A lot of people say “it’s just one bottle, what harm can it do?”. If you spend 1 day with me at the WIC office and you’ll be surprised at how much damage just one bottle can do to breastfeeding. Not counting the fact that a lot of nurses and doctors tell a mother to supplement but don’t tell her for how long so mom thinks she will always have to supplement when in reality they could have stopped days ago and by the time they get to me we are faced with the problem of dropping milk supply, lazy latch, nipple confusion, etc.
Jaundice does not equal formula supplementation. Zen was born Coombs +, what this means is that his blood type is different from mine so he gets jaundice while his blood clears out the leftovers from mine so he had to be under bili lights as a preventative and still got mild jaundice. On top of that he had (at the moment undiagnosed) posterior tongue tie and upper lip tie so his latch was not good and he was losing weight due to improper milk transfer. The first nurse said that I could only nurse for 20 mins every 3 hours due to the lights. The second nurse said that I had to supplement because he was losing weight and his bili levels were rising.
I saw another argument like the one with Shammy’s nurse brewing but thankfully this time it was daytime and my demand for a doctors order wasn’t so unreasonable. I knew that limiting nursing would only make his jaundice and weight loss worse but the nurse was set in her ways. The doctor agreed with me and I got permission to nurse on demand by getting under the lights with baby as long as I wore sunglasses. The doctor had no trouble discharging us from the hospital despite still rising bilirubin levels and weight loss because she knew that I would “nurse him a million times a day”.
As soon as we were discharged I made an appointment with Dr. Punger to get Zen’s tongue tie and upper lip tie diagnosed and fixed and while his jaundice took a while to fully clear, we never had to supplement, we never had to go back to the hospital and he gained all of the weight loss plus some.
The moral of the story is:
Always ask questions if you are told that your baby has to be supplemented. If a nurse tells you to supplement, demand to hear it straight from the doctor.
Know that you can supplement with your own breastmilk.
Pediatricians can still be quick to recommend supplementation when it’s not truly needed so it’s ok to get a second opinion and talk to an IBCLC
If you are told to pump and dump or stop breastfeeding due to medication, contact an IBCLC or LLL that can look up the drug on Hale’s Medication’s and Mother’s Milk. Doctors and pharmacists play it safe and tell you not to breastfeed because they don’t know better when in reality it’s perfectly safe. Most drugs are compatible with breastfeeding. Lactmed and the Infant Risk Centers are also good resources for this. (You can use the Lactnet search widget on the right column of this page to research a medication).
If you are told to supplement “until your milk supply increases” know that your milk supply will go further down because production is supply and demand and every ounce of formula that baby drinks is one less ounce that baby will drain from the breast sending a signal to your body that it’s not needed.
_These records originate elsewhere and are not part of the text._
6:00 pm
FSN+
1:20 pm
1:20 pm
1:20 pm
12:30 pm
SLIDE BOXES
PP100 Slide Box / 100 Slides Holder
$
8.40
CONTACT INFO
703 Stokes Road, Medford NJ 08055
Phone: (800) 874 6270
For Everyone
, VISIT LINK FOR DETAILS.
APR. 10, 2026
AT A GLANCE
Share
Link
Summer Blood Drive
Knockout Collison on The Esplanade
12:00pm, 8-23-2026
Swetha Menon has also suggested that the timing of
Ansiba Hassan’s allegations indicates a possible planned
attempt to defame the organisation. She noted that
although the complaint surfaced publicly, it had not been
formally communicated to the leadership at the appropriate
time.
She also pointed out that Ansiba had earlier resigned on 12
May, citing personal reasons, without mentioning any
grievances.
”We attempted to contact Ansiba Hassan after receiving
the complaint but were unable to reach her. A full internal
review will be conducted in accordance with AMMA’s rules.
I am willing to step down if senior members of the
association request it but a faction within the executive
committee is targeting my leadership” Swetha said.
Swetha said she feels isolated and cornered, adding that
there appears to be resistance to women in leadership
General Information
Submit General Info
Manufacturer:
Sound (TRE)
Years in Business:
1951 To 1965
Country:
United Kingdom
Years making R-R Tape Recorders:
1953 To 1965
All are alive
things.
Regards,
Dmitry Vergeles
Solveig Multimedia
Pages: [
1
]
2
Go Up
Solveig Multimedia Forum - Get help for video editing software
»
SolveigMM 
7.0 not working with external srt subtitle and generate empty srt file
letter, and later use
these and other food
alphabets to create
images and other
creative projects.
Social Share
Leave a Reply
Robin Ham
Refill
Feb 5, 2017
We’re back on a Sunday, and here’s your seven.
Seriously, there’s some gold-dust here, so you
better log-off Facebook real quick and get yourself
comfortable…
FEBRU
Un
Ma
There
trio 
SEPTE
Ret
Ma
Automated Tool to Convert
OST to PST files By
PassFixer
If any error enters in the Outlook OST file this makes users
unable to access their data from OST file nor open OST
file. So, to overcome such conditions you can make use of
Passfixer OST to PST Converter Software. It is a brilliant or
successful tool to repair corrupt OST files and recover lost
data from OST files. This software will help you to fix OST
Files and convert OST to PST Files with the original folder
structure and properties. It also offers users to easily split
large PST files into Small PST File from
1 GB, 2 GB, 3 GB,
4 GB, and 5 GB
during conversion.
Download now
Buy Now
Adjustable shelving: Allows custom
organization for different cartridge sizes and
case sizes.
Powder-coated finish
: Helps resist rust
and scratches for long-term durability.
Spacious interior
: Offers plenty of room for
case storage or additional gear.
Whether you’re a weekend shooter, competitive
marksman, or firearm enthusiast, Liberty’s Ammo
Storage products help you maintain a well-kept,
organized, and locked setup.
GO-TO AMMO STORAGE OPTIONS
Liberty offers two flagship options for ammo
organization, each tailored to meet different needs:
While pumping can help, a breastpump is not as efficient as baby to increase milk supply.
If you must supplement it doesn’t have to be with a bottle (anything but a bottle is preferred; SNS, syringe, cup, spoon or finger feeding are options) and get clear instructions on exactly how long that is necessary while getting counseling on how to protect your milk supply and baby’s latch.
I believe that breastfeeding support is important for pediatric practice and which that all pediatrician offices either have a CLC/IBCLC on site or were quick to refer a mother to one as needed.